* _PROBLEM STATEMENT_: Please set down every entry below exactly as given.

(Stored items)
━━━━━━━━━━
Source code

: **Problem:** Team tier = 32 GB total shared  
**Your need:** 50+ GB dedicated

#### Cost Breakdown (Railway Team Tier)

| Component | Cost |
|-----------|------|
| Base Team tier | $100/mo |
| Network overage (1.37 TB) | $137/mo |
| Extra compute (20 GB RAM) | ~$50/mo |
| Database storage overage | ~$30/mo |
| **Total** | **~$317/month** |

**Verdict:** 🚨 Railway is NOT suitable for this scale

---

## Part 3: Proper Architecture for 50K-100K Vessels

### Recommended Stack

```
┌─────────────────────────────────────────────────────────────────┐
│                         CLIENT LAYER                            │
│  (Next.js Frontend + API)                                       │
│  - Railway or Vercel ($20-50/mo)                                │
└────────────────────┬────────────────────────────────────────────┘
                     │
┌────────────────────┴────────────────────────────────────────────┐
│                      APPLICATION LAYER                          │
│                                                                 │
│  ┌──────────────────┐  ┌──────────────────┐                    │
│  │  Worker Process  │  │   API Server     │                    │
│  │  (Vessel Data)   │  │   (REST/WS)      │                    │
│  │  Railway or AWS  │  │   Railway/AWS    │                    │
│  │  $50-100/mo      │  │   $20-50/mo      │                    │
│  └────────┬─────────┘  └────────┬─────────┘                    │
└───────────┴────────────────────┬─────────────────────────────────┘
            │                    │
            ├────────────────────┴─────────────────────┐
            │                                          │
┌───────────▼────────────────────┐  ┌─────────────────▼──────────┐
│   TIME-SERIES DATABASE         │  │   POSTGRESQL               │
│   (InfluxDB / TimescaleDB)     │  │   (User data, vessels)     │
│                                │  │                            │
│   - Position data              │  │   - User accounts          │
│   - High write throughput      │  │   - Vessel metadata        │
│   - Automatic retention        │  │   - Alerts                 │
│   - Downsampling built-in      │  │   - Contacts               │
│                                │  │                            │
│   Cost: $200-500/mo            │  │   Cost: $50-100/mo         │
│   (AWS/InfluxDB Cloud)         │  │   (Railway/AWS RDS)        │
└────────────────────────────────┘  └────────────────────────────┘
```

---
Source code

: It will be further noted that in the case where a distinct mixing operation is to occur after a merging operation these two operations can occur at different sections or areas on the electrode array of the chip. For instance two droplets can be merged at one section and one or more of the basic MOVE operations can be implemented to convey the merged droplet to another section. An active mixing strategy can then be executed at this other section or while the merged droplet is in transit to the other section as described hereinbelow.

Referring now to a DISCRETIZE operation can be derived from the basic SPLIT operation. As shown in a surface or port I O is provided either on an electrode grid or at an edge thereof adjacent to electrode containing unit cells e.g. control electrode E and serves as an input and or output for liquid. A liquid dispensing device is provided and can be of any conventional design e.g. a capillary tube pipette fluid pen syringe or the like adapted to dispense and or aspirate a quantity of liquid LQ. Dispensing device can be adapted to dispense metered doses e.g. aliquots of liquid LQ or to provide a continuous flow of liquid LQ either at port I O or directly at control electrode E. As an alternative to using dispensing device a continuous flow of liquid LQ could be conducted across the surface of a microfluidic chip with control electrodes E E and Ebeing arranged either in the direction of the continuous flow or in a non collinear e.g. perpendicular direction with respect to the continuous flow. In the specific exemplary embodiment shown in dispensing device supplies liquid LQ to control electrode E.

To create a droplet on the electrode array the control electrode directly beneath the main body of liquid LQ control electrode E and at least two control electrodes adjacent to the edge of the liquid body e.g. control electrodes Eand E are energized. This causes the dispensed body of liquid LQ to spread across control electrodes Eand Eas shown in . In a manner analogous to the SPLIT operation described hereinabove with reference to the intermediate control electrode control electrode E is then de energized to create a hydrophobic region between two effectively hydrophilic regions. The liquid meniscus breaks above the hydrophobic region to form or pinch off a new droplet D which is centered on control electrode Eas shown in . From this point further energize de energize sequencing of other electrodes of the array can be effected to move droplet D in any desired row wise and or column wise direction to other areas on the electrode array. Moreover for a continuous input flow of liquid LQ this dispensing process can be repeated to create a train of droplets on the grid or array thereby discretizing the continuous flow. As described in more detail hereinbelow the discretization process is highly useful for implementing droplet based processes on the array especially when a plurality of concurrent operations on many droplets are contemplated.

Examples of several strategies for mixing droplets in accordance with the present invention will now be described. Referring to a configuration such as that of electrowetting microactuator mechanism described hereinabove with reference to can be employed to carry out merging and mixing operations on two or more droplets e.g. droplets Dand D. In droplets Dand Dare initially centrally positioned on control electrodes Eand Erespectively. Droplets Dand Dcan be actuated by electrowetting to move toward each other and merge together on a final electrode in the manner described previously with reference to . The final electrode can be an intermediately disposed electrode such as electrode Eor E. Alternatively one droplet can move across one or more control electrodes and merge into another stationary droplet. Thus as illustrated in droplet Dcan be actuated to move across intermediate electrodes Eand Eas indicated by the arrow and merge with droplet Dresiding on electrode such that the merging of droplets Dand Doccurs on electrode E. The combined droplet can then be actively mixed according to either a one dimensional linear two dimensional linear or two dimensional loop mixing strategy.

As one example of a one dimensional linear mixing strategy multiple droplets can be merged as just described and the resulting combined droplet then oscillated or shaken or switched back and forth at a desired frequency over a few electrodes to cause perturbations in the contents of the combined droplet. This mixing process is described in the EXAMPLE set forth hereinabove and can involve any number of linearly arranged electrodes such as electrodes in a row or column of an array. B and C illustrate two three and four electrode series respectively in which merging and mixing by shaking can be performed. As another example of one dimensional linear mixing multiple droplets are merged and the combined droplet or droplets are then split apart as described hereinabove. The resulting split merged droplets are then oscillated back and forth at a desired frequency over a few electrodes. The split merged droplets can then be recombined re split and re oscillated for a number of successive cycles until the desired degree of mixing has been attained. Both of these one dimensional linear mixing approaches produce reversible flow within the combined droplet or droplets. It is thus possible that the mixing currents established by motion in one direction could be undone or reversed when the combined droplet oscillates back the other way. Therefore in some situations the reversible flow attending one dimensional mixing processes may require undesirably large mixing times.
━━━━━━━━━━
* _EXPECTED ANSWER_:
Source code

: **Problem:** Team tier = 32 GB total shared  
**Your need:** 50+ GB dedicated

#### Cost Breakdown (Railway Team Tier)

| Component | Cost |
|-----------|------|
| Base Team tier | $100/mo |
| Network overage (1.37 TB) | $137/mo |
| Extra compute (20 GB RAM) | ~$50/mo |
| Database storage overage | ~$30/mo |
| **Total** | **~$317/month** |

**Verdict:** 🚨 Railway is NOT suitable for this scale

---

## Part 3: Proper Architecture for 50K-100K Vessels

### Recommended Stack

```
┌─────────────────────────────────────────────────────────────────┐
│                         CLIENT LAYER                            │
│  (Next.js Frontend + API)                                       │
│  - Railway or Vercel ($20-50/mo)                                │
└────────────────────┬────────────────────────────────────────────┘
                     │
┌────────────────────┴────────────────────────────────────────────┐
│                      APPLICATION LAYER                          │
│                                                                 │
│  ┌──────────────────┐  ┌──────────────────┐                    │
│  │  Worker Process  │  │   API Server     │                    │
│  │  (Vessel Data)   │  │   (REST/WS)      │                    │
│  │  Railway or AWS  │  │   Railway/AWS    │                    │
│  │  $50-100/mo      │  │   $20-50/mo      │                    │
│  └────────┬─────────┘  └────────┬─────────┘                    │
└───────────┴────────────────────┬─────────────────────────────────┘
            │                    │
            ├────────────────────┴─────────────────────┐
            │                                          │
┌───────────▼────────────────────┐  ┌─────────────────▼──────────┐
│   TIME-SERIES DATABASE         │  │   POSTGRESQL               │
│   (InfluxDB / TimescaleDB)     │  │   (User data, vessels)     │
│                                │  │                            │
│   - Position data              │  │   - User accounts          │
│   - High write throughput      │  │   - Vessel metadata        │
│   - Automatic retention        │  │   - Alerts                 │
│   - Downsampling built-in      │  │   - Contacts               │
│                                │  │                            │
│   Cost: $200-500/mo            │  │   Cost: $50-100/mo         │
│   (AWS/InfluxDB Cloud)         │  │   (Railway/AWS RDS)        │
└────────────────────────────────┘  └────────────────────────────┘
```

---
Source code

: It will be further noted that in the case where a distinct mixing operation is to occur after a merging operation these two operations can occur at different sections or areas on the electrode array of the chip. For instance two droplets can be merged at one section and one or more of the basic MOVE operations can be implemented to convey the merged droplet to another section. An active mixing strategy can then be executed at this other section or while the merged droplet is in transit to the other section as described hereinbelow.

Referring now to a DISCRETIZE operation can be derived from the basic SPLIT operation. As shown in a surface or port I O is provided either on an electrode grid or at an edge thereof adjacent to electrode containing unit cells e.g. control electrode E and serves as an input and or output for liquid. A liquid dispensing device is provided and can be of any conventional design e.g. a capillary tube pipette fluid pen syringe or the like adapted to dispense and or aspirate a quantity of liquid LQ. Dispensing device can be adapted to dispense metered doses e.g. aliquots of liquid LQ or to provide a continuous flow of liquid LQ either at port I O or directly at control electrode E. As an alternative to using dispensing device a continuous flow of liquid LQ could be conducted across the surface of a microfluidic chip with control electrodes E E and Ebeing arranged either in the direction of the continuous flow or in a non collinear e.g. perpendicular direction with respect to the continuous flow. In the specific exemplary embodiment shown in dispensing device supplies liquid LQ to control electrode E.

To create a droplet on the electrode array the control electrode directly beneath the main body of liquid LQ control electrode E and at least two control electrodes adjacent to the edge of the liquid body e.g. control electrodes Eand E are energized. This causes the dispensed body of liquid LQ to spread across control electrodes Eand Eas shown in . In a manner analogous to the SPLIT operation described hereinabove with reference to the intermediate control electrode control electrode E is then de energized to create a hydrophobic region between two effectively hydrophilic regions. The liquid meniscus breaks above the hydrophobic region to form or pinch off a new droplet D which is centered on control electrode Eas shown in . From this point further energize de energize sequencing of other electrodes of the array can be effected to move droplet D in any desired row wise and or column wise direction to other areas on the electrode array. Moreover for a continuous input flow of liquid LQ this dispensing process can be repeated to create a train of droplets on the grid or array thereby discretizing the continuous flow. As described in more detail hereinbelow the discretization process is highly useful for implementing droplet based processes on the array especially when a plurality of concurrent operations on many droplets are contemplated.

Examples of several strategies for mixing droplets in accordance with the present invention will now be described. Referring to a configuration such as that of electrowetting microactuator mechanism described hereinabove with reference to can be employed to carry out merging and mixing operations on two or more droplets e.g. droplets Dand D. In droplets Dand Dare initially centrally positioned on control electrodes Eand Erespectively. Droplets Dand Dcan be actuated by electrowetting to move toward each other and merge together on a final electrode in the manner described previously with reference to . The final electrode can be an intermediately disposed electrode such as electrode Eor E. Alternatively one droplet can move across one or more control electrodes and merge into another stationary droplet. Thus as illustrated in droplet Dcan be actuated to move across intermediate electrodes Eand Eas indicated by the arrow and merge with droplet Dresiding on electrode such that the merging of droplets Dand Doccurs on electrode E. The combined droplet can then be actively mixed according to either a one dimensional linear two dimensional linear or two dimensional loop mixing strategy.

As one example of a one dimensional linear mixing strategy multiple droplets can be merged as just described and the resulting combined droplet then oscillated or shaken or switched back and forth at a desired frequency over a few electrodes to cause perturbations in the contents of the combined droplet. This mixing process is described in the EXAMPLE set forth hereinabove and can involve any number of linearly arranged electrodes such as electrodes in a row or column of an array. B and C illustrate two three and four electrode series respectively in which merging and mixing by shaking can be performed. As another example of one dimensional linear mixing multiple droplets are merged and the combined droplet or droplets are then split apart as described hereinabove. The resulting split merged droplets are then oscillated back and forth at a desired frequency over a few electrodes. The split merged droplets can then be recombined re split and re oscillated for a number of successive cycles until the desired degree of mixing has been attained. Both of these one dimensional linear mixing approaches produce reversible flow within the combined droplet or droplets. It is thus possible that the mixing currents established by motion in one direction could be undone or reversed when the combined droplet oscillates back the other way. Therefore in some situations the reversible flow attending one dimensional mixing processes may require undesirably large mixing times.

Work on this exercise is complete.